Frequently asked questions

Do I need DeepSeek or will Llama 3.1 work?

Llama 3.1 works for the worker role. For the planner and critic on multi-step tasks, DeepSeek R1's reasoning training gives you measurably better step decomposition and grading. On a small eval I ran in September 2025, R1 7B beat Llama 3.1 8B on planner accuracy by about 12 points. Your mileage will vary.

Can I run this on a CPU?

Technically yes. Practically no. Three models cycling on a CPU pushes total runtime past three minutes per task, which kills the loop. Get to a GPU with at least 12 GB of VRAM or you will give up on multi-agent before you see its upside.

What about MCP for tool use?

MCP works with DeepSeek through Ollama if you front it with an MCP-compatible adapter. The agent ecosystem is moving toward MCP as the default tool protocol, and n8n's MCP support landed in their 1.65 release in mid-2025.

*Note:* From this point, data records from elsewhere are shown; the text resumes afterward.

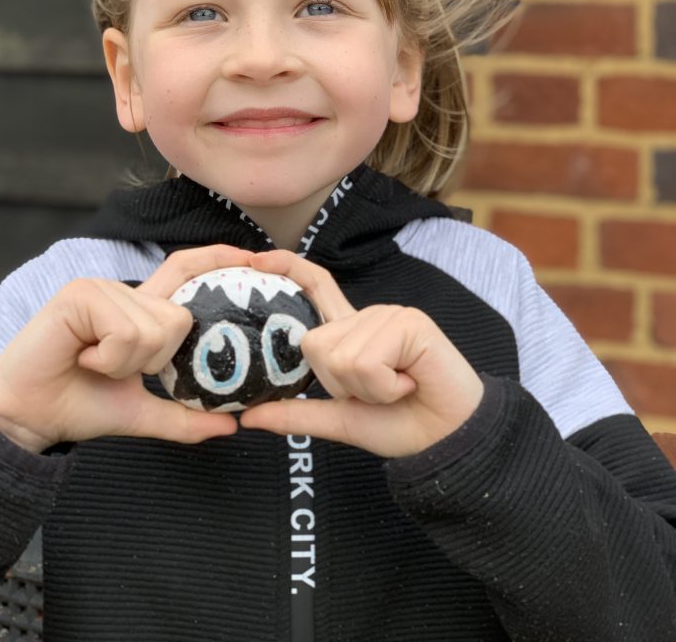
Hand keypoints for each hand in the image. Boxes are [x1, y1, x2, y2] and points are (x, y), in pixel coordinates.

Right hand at [0, 244, 253, 452]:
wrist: (28, 417)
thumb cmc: (79, 405)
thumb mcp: (142, 413)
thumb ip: (185, 416)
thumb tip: (232, 426)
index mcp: (141, 311)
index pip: (188, 271)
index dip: (222, 260)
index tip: (262, 259)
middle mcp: (126, 293)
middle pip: (179, 316)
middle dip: (156, 359)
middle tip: (118, 370)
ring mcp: (102, 289)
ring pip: (154, 327)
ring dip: (128, 364)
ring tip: (94, 365)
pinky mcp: (80, 294)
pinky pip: (125, 332)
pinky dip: (108, 359)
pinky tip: (81, 358)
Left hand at [239, 250, 483, 457]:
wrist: (449, 439)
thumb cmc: (402, 424)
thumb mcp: (341, 419)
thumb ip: (297, 413)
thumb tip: (248, 416)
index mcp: (350, 333)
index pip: (315, 288)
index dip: (288, 269)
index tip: (256, 260)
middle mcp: (366, 317)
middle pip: (315, 343)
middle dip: (339, 384)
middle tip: (379, 391)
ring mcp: (388, 315)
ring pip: (340, 357)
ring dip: (367, 389)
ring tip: (398, 388)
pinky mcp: (409, 323)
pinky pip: (367, 362)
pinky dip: (384, 388)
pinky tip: (409, 383)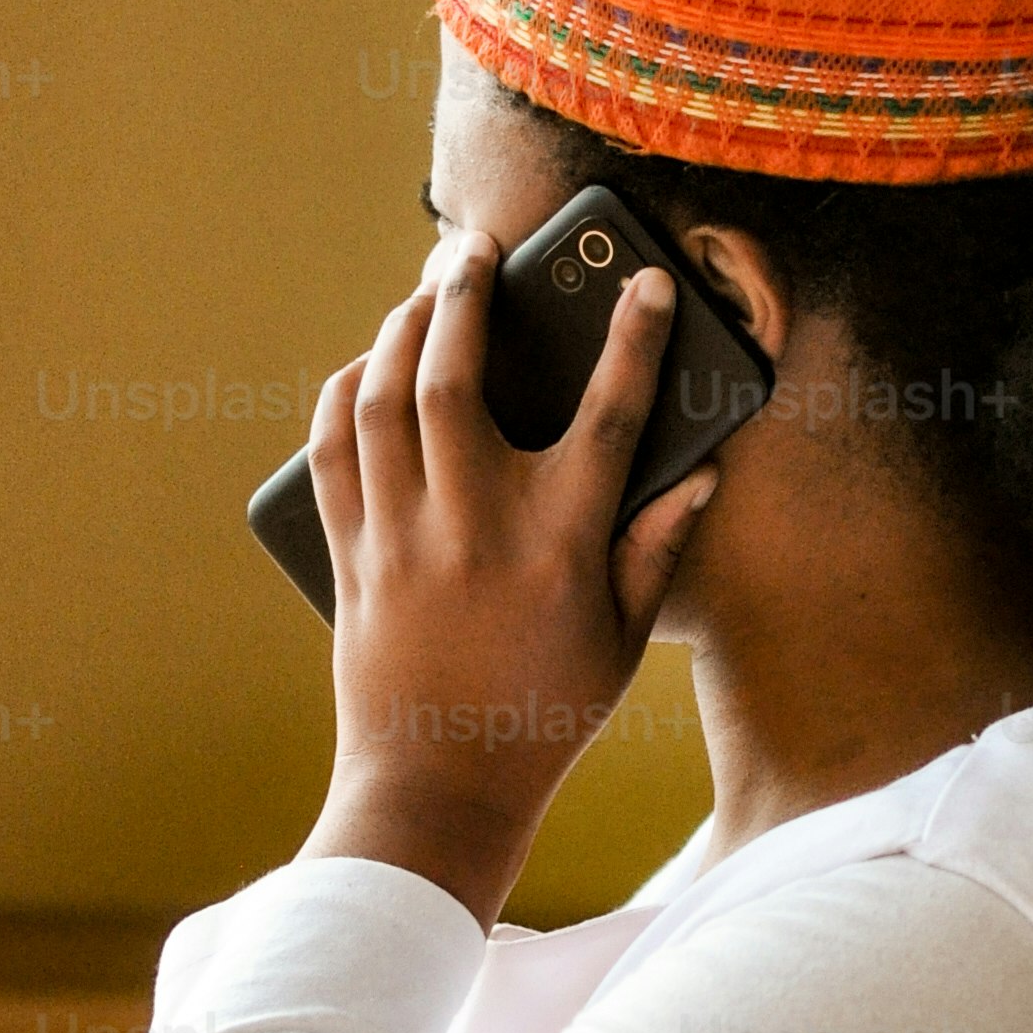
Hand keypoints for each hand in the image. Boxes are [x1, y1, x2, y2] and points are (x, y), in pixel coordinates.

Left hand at [297, 234, 717, 926]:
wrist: (437, 788)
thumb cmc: (543, 717)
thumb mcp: (621, 643)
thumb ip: (657, 553)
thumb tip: (700, 477)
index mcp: (558, 546)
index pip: (607, 414)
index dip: (633, 340)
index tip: (644, 284)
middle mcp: (473, 527)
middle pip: (456, 373)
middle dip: (464, 293)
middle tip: (472, 244)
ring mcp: (400, 538)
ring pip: (381, 397)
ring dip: (397, 328)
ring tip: (422, 292)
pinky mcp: (349, 556)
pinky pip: (332, 449)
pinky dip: (342, 394)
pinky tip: (363, 367)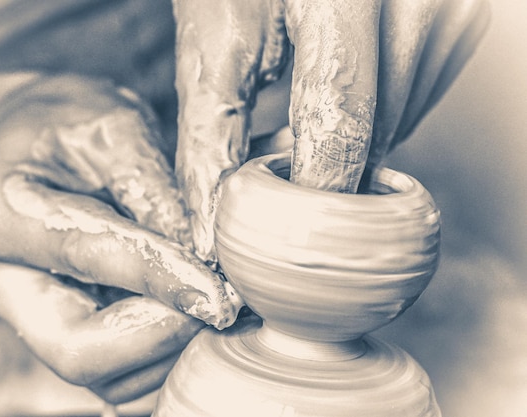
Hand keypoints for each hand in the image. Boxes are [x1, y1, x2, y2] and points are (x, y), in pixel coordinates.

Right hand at [0, 75, 241, 405]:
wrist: (37, 141)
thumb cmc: (71, 124)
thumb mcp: (114, 128)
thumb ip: (154, 190)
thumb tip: (207, 258)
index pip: (86, 257)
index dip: (161, 279)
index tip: (220, 294)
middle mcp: (1, 282)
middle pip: (76, 352)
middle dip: (160, 337)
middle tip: (220, 306)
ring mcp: (29, 316)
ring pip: (101, 376)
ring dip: (169, 352)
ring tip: (215, 305)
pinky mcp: (62, 327)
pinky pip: (115, 375)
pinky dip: (163, 357)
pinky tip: (195, 314)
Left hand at [172, 0, 490, 261]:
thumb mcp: (214, 48)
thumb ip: (211, 138)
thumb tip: (210, 233)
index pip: (340, 116)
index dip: (313, 185)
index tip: (289, 224)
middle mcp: (407, 0)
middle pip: (378, 130)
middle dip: (331, 170)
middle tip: (287, 173)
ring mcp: (441, 10)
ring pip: (402, 124)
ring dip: (356, 144)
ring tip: (310, 119)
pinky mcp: (455, 22)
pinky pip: (418, 103)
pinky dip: (379, 118)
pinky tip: (347, 96)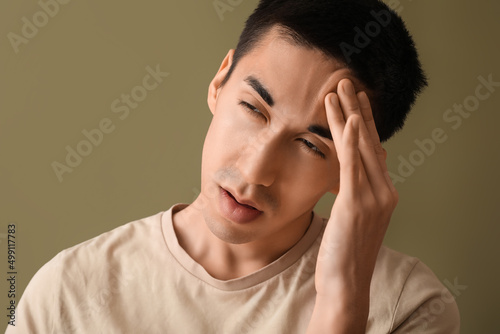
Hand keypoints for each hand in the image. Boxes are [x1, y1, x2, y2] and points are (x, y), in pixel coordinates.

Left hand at [308, 79, 398, 332]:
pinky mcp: (357, 203)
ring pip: (360, 147)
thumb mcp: (355, 216)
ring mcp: (374, 197)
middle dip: (356, 109)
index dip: (363, 121)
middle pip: (368, 141)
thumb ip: (359, 191)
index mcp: (383, 192)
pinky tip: (346, 119)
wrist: (345, 282)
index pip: (372, 148)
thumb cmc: (344, 251)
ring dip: (348, 115)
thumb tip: (358, 169)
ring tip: (338, 89)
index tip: (354, 99)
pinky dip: (350, 140)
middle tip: (345, 81)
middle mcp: (384, 190)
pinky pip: (353, 165)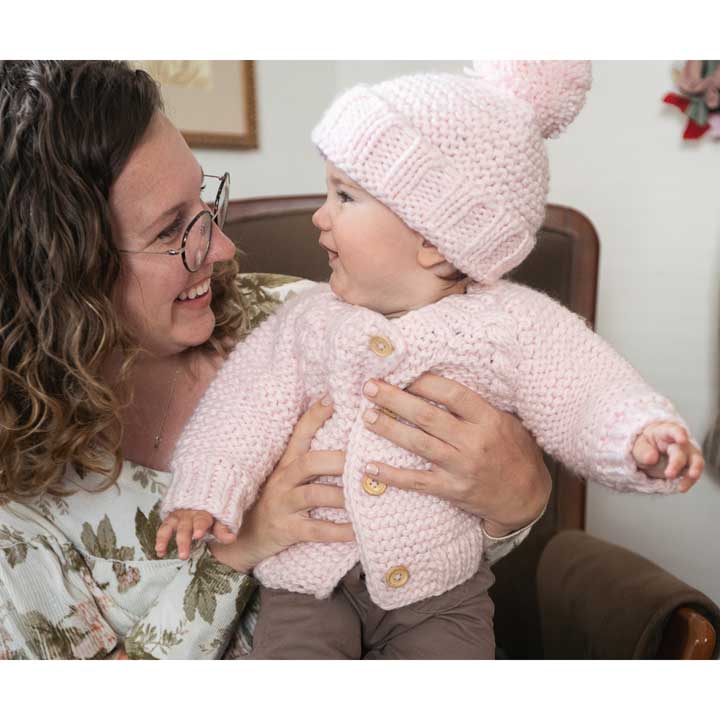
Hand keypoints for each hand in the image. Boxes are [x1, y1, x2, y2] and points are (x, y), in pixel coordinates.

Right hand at [156, 509, 236, 560]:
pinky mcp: (171, 520)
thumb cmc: (213, 511)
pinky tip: (159, 551)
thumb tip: (231, 538)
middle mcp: (189, 514)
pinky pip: (163, 529)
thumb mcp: (221, 519)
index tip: (198, 535)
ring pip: (170, 527)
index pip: (202, 520)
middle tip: (183, 555)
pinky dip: (159, 540)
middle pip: (185, 527)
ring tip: (161, 550)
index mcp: (204, 513)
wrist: (203, 496)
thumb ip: (224, 530)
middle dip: (183, 541)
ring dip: (165, 539)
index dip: (200, 527)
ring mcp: (179, 516)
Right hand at [209, 398, 354, 572]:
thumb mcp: (286, 478)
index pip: (300, 432)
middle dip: (338, 460)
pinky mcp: (285, 530)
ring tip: (368, 494)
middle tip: (365, 459)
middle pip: (310, 462)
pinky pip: (315, 530)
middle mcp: (282, 480)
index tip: (334, 398)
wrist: (242, 540)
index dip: (316, 415)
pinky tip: (358, 530)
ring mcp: (282, 505)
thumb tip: (348, 444)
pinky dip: (339, 531)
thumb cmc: (274, 504)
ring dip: (343, 495)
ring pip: (314, 495)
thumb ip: (310, 462)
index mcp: (285, 463)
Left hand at [361, 373, 550, 537]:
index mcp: (488, 419)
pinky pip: (416, 481)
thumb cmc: (514, 451)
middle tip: (370, 387)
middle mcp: (474, 442)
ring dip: (389, 429)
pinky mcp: (452, 490)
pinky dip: (391, 475)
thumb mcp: (505, 420)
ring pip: (419, 444)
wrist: (527, 497)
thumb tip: (438, 381)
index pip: (452, 394)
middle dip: (395, 399)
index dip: (423, 381)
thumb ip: (476, 405)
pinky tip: (369, 466)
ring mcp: (462, 468)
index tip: (400, 371)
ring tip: (366, 416)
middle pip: (428, 416)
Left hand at [632, 421, 703, 491]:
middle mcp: (680, 442)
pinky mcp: (690, 466)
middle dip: (677, 463)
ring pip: (696, 461)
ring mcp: (687, 453)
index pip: (674, 430)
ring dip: (693, 472)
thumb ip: (643, 452)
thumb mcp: (638, 448)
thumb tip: (652, 458)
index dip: (679, 434)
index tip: (682, 440)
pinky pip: (693, 473)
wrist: (649, 454)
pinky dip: (688, 481)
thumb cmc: (645, 447)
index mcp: (665, 432)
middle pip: (682, 450)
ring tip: (683, 485)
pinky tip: (681, 488)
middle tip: (669, 475)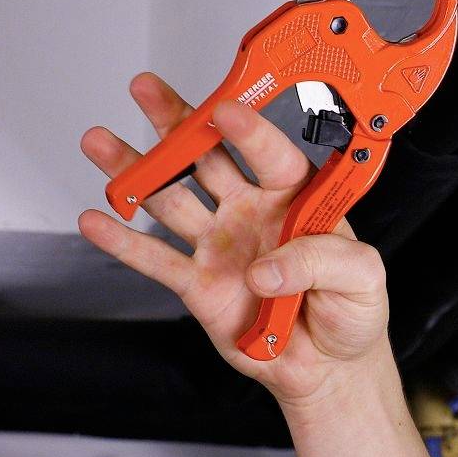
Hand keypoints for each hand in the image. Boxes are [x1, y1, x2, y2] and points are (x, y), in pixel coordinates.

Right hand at [78, 73, 393, 410]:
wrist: (328, 367)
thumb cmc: (352, 312)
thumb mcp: (363, 279)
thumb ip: (321, 262)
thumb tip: (264, 270)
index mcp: (297, 200)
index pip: (271, 156)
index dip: (248, 131)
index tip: (224, 109)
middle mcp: (253, 212)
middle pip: (207, 159)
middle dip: (176, 124)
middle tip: (146, 89)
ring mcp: (221, 245)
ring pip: (170, 200)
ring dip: (135, 172)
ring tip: (100, 143)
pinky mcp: (199, 284)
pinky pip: (155, 259)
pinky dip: (122, 242)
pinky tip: (95, 219)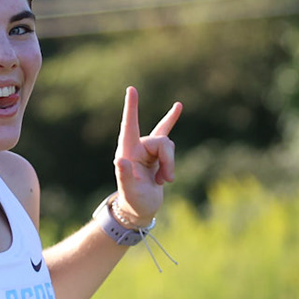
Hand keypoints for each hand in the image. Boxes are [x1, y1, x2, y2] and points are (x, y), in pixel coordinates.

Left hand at [112, 86, 181, 223]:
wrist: (140, 209)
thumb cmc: (133, 201)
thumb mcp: (130, 191)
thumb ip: (124, 176)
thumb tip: (120, 160)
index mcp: (127, 152)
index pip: (129, 125)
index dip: (131, 108)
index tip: (131, 89)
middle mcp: (136, 147)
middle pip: (162, 142)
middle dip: (169, 161)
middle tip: (166, 181)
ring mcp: (148, 149)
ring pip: (169, 145)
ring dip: (171, 165)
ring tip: (164, 181)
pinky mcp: (158, 153)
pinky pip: (167, 134)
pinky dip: (171, 119)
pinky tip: (178, 106)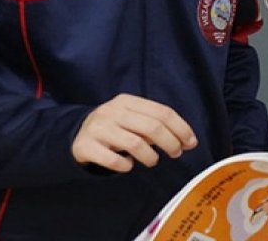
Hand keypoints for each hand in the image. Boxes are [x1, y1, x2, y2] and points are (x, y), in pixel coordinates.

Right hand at [70, 93, 196, 171]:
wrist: (76, 134)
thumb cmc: (114, 128)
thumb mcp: (133, 119)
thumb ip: (156, 125)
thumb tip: (187, 140)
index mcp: (127, 101)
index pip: (162, 112)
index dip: (181, 128)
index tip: (191, 143)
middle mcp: (112, 111)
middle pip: (152, 127)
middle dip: (170, 143)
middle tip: (176, 154)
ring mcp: (98, 128)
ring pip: (135, 144)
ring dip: (150, 157)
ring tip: (152, 161)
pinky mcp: (86, 146)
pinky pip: (114, 160)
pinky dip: (126, 166)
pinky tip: (128, 165)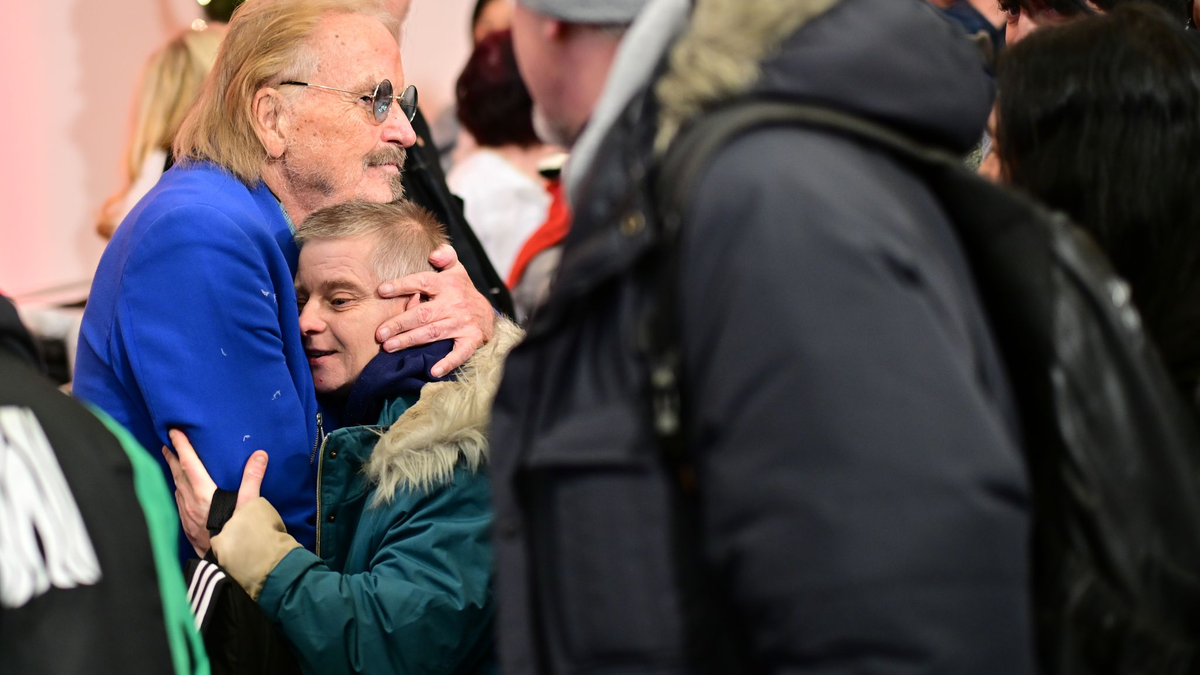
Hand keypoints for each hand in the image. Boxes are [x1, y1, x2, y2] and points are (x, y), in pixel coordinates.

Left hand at [162, 429, 267, 557]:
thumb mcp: (251, 504)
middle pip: (177, 475)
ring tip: (172, 464)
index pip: (189, 464)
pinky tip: (180, 492)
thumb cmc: (242, 533)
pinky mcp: (187, 528)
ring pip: (175, 489)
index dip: (182, 446)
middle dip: (172, 458)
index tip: (174, 432)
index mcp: (204, 494)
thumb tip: (259, 454)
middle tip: (167, 443)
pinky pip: (178, 503)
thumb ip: (253, 478)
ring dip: (173, 474)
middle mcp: (190, 503)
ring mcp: (186, 516)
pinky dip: (177, 491)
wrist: (233, 564)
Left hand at [376, 244, 495, 376]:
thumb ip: (445, 256)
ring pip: (432, 333)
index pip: (422, 283)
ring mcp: (462, 323)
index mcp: (447, 285)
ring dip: (410, 341)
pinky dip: (448, 363)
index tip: (382, 291)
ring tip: (389, 347)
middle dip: (399, 323)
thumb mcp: (457, 269)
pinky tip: (432, 371)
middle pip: (423, 314)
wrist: (488, 314)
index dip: (402, 286)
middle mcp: (454, 304)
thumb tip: (435, 253)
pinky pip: (459, 353)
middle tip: (379, 333)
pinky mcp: (471, 340)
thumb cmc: (463, 291)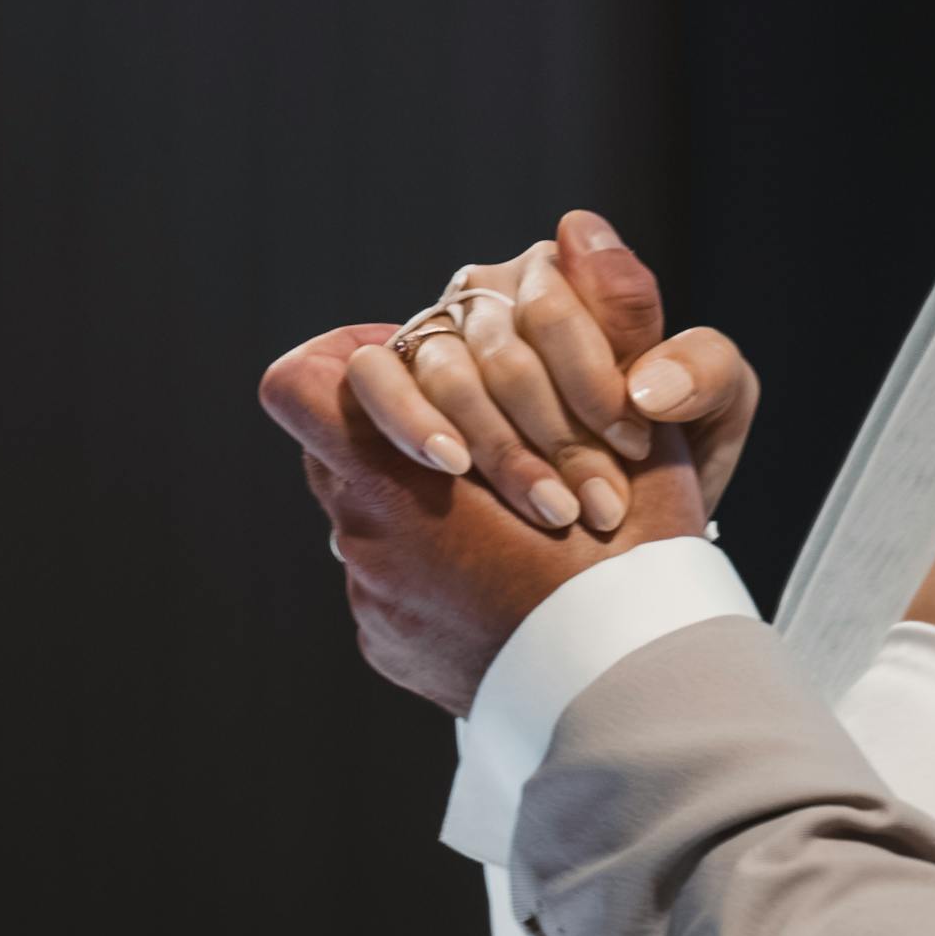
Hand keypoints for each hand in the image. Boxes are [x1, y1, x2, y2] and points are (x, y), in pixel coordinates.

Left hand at [258, 320, 706, 715]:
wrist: (630, 709)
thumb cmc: (635, 568)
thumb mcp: (630, 432)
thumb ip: (596, 324)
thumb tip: (578, 226)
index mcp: (394, 479)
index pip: (300, 386)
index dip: (340, 363)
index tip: (407, 367)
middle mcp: (360, 542)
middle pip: (342, 449)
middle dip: (403, 434)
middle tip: (484, 443)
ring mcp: (371, 604)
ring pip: (370, 519)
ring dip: (427, 507)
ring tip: (513, 524)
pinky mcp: (388, 648)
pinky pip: (393, 584)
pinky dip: (437, 572)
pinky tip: (509, 586)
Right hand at [344, 209, 760, 534]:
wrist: (592, 542)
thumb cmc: (651, 468)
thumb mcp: (710, 415)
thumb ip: (704, 368)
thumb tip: (647, 378)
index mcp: (567, 275)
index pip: (564, 303)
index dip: (597, 380)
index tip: (635, 448)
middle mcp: (489, 293)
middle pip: (507, 346)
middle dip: (559, 435)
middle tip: (600, 506)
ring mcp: (429, 334)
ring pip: (447, 369)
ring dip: (501, 449)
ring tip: (550, 512)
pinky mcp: (378, 379)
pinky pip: (372, 375)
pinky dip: (409, 419)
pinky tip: (450, 465)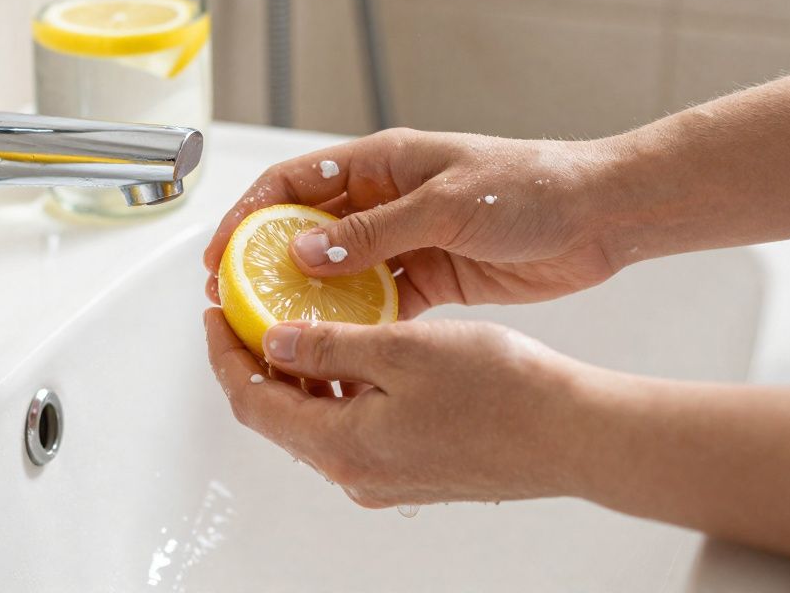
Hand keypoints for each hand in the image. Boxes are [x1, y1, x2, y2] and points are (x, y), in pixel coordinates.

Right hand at [203, 128, 618, 316]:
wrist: (598, 216)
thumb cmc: (532, 186)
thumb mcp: (445, 204)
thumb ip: (375, 232)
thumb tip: (305, 254)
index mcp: (383, 163)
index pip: (296, 183)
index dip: (250, 214)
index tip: (221, 253)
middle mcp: (387, 200)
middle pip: (309, 231)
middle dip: (268, 263)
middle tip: (235, 302)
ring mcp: (408, 240)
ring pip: (341, 272)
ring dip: (310, 298)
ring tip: (276, 331)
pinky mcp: (433, 278)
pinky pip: (381, 302)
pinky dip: (359, 321)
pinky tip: (338, 344)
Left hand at [204, 309, 600, 506]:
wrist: (574, 434)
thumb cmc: (505, 392)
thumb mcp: (402, 349)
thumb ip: (330, 345)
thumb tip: (276, 342)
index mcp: (344, 446)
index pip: (254, 400)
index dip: (226, 354)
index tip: (215, 314)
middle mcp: (357, 473)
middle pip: (280, 414)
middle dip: (257, 361)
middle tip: (248, 311)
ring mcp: (387, 477)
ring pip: (318, 420)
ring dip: (301, 372)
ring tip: (298, 320)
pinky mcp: (414, 470)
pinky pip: (355, 427)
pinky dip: (340, 388)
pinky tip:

When does multi-agent actually beat single-agent?

When the task has a verifiable spec (the critic has something concrete to grade against), when context length is the bottleneck (split it across roles), and when planning is the bulk of the value (the user wants to see the plan).

Build the single-agent version first. Measure where it fails. Only split into multiple agents where the failure has a name.